SUPPLIED TEXT>
--------------------------------

Florida is not alone in so concluding. Women are now eligible for jury service in all but three States of the Union. Of the forty-seven States where women are eligible, seventeen besides Florida, as well as the District of Columbia, have accorded women an absolute exemption based solely on their sex, exercisable in one form or another. In two of these States, as in Florida, the exemption is automatic, unless a woman volunteers for such service. It is true, of course, that Florida could have limited the exemption, as some other States have done, only to women who have family responsibilities. But we cannot regard it as irrational for a state legislature to consider preferable a broad exemption, whether born of the State’s historic public policy or of a determination that it would not be administratively feasible to decide in each individual instance whether the family responsibilities of a prospective female juror were serious enough to warrant an exemption.
Likewise we cannot say that Florida could not reasonably conclude that full effectuation of this exemption made it desirable to relieve women of the necessity of affirmatively claiming it, while at the same time requiring of men an assertion of the exemptions available to them. Moreover, from the standpoint of its own administrative concerns the State might well consider that it was “impractical to compel large numbers of women, who have an absolute exemption, to come to the clerk’s office for examination since they so generally assert their exemption.” Fay v. New York, supra, at 277; compare 28 U. S. C. § 1862; H. R. Rep. No. 308, 80th Cong., 1st Sess. A156 (1947).
Appellant argues that whatever may have been the design of this Florida enactment, the statute in practical operation results in an exclusion of women from jury service, because women, like men, can be expected to be available for jury service only under compulsion. In this connection she points out that by 1957, when this trial took place, only some 220 women out of approximately 46,000 registered female voters in Hillsborough County— constituting about 40 per cent of the total voting population of that county — had volunteered for jury duty since the limitation of jury service to males, see Hall v. Florida, 136 Fla. 644, 662-665, 187 So. 392, 400-401, was removed by §40.01 (1) in 1949. Fla. Laws 1949, c. 25,126.
This argument, however, is surely beside the point. Given the reasonableness of the classification involved in §40.01 (1), the relative paucity of women jurors does not carry the constitutional consequence appellant would have it bear. “Circumstances or chance may well dictate that no persons in a certain class will serve on a particular jury or during some particular period.” Hernandez v. Texas, supra, at 482.
We cannot hold this statute as written offensive to the Fourteenth Amendment.
II.
Appellant’s attack on the statute as applied in this case fares no better.

--------------------------------

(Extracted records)
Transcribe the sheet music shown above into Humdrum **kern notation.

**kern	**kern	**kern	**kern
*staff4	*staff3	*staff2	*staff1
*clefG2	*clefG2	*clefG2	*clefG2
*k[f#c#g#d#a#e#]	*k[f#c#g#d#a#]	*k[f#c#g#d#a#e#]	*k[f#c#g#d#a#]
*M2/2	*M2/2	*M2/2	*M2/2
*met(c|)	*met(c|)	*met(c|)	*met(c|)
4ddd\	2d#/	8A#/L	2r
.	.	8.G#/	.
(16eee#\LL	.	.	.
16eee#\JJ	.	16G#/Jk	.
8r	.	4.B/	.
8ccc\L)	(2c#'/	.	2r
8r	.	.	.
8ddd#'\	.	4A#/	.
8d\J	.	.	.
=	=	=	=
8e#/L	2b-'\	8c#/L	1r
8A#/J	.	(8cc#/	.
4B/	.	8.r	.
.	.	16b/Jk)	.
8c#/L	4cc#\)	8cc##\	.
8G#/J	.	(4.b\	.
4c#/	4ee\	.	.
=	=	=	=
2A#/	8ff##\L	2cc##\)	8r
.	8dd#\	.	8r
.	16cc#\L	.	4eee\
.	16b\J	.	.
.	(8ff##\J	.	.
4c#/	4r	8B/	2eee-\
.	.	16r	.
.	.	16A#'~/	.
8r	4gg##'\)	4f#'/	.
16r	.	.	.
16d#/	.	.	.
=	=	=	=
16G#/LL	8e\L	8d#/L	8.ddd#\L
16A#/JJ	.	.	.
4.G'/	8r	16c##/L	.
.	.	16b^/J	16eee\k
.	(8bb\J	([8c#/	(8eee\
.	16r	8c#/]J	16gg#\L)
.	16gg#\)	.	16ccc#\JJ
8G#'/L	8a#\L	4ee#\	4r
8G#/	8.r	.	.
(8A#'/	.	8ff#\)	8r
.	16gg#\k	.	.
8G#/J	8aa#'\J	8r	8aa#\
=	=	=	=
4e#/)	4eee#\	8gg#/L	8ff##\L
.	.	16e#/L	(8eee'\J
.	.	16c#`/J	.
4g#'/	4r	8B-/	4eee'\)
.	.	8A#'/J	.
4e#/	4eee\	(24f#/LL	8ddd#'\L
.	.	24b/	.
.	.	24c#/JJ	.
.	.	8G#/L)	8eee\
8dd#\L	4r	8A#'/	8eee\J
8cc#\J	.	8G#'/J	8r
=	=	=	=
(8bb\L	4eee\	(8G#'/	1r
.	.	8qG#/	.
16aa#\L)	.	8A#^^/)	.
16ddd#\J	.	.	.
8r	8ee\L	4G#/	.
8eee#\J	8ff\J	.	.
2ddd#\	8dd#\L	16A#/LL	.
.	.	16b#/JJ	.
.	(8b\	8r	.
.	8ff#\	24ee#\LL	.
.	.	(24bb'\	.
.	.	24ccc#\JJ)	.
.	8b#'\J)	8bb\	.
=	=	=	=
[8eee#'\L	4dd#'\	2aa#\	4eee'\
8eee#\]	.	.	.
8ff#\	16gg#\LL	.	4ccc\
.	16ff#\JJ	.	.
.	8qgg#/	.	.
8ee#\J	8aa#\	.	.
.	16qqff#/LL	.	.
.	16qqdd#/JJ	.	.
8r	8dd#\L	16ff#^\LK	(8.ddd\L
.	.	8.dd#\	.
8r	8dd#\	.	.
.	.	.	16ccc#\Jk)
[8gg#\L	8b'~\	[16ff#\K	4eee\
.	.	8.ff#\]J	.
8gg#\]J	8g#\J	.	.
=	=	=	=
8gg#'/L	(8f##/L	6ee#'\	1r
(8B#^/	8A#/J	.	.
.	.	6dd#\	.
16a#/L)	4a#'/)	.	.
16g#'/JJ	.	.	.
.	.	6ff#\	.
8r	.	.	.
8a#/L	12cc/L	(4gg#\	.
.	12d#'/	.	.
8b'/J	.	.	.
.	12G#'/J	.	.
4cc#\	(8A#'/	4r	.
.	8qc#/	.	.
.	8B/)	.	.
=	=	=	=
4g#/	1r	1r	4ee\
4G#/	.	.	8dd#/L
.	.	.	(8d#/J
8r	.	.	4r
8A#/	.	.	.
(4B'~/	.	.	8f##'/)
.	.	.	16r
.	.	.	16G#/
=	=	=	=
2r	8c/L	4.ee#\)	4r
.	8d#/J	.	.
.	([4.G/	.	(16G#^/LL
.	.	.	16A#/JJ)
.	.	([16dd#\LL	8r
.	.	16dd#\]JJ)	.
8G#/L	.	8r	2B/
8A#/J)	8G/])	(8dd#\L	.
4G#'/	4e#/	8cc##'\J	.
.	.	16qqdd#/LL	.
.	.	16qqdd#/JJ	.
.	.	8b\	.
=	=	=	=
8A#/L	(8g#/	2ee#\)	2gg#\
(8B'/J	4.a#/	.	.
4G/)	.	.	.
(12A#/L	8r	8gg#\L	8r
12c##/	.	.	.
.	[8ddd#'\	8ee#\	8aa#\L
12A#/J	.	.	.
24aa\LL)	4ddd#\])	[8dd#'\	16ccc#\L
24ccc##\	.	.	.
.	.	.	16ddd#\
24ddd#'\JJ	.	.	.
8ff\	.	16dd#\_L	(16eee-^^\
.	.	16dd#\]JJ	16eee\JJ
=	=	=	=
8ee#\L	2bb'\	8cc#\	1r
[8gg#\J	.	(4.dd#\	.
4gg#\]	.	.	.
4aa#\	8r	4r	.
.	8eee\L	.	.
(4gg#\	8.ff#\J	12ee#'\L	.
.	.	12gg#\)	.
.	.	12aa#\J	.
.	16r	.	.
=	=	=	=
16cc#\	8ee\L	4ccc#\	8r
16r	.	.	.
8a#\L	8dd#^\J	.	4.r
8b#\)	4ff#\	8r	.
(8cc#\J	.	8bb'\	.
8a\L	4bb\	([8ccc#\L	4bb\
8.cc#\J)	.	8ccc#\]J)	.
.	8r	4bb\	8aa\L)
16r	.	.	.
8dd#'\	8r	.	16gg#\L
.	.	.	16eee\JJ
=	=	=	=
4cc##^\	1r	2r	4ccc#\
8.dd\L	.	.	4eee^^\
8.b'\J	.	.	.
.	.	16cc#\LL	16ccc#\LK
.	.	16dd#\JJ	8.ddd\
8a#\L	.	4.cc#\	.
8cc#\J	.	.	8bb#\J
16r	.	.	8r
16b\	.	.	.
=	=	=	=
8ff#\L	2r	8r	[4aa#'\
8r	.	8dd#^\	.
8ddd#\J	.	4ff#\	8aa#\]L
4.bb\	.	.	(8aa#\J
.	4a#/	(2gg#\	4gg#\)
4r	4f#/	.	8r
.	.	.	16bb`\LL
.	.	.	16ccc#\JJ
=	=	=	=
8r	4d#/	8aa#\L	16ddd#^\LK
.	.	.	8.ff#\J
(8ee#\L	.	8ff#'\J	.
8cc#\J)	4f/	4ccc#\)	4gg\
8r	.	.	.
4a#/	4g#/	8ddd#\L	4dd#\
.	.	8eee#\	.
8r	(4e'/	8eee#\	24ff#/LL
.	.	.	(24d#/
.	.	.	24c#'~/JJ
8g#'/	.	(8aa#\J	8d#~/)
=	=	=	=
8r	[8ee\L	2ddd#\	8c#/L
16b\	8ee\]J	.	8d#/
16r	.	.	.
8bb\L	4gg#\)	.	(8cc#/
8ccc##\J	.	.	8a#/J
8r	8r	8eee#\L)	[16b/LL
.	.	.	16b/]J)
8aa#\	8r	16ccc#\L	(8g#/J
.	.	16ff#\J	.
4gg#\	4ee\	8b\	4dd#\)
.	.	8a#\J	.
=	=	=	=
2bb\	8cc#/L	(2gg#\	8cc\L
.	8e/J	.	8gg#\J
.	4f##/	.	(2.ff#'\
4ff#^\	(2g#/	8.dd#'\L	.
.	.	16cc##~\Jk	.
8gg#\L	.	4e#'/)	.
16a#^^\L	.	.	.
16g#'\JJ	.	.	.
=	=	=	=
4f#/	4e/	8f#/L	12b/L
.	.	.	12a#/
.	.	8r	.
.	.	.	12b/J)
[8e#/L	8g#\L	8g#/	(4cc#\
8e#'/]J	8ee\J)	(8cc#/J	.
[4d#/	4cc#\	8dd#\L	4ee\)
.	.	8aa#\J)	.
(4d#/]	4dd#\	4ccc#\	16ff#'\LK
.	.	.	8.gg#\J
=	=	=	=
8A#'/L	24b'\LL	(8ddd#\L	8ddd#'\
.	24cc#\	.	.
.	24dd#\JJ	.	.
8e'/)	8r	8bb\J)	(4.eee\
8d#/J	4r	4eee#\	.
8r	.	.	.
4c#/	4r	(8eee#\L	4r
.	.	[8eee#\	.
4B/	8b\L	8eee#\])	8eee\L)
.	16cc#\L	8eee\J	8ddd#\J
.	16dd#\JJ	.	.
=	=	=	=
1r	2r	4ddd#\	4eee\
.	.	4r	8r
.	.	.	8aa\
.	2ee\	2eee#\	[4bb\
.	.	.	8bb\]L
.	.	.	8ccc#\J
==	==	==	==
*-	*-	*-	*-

--------------------------------

SET PROBLEM> List every court case cited by name in the text on Florida's jury-service exemption for women.

RESULT OF THE TASK>
Fay v. New York
Hall v. Florida
Hernandez v. Texas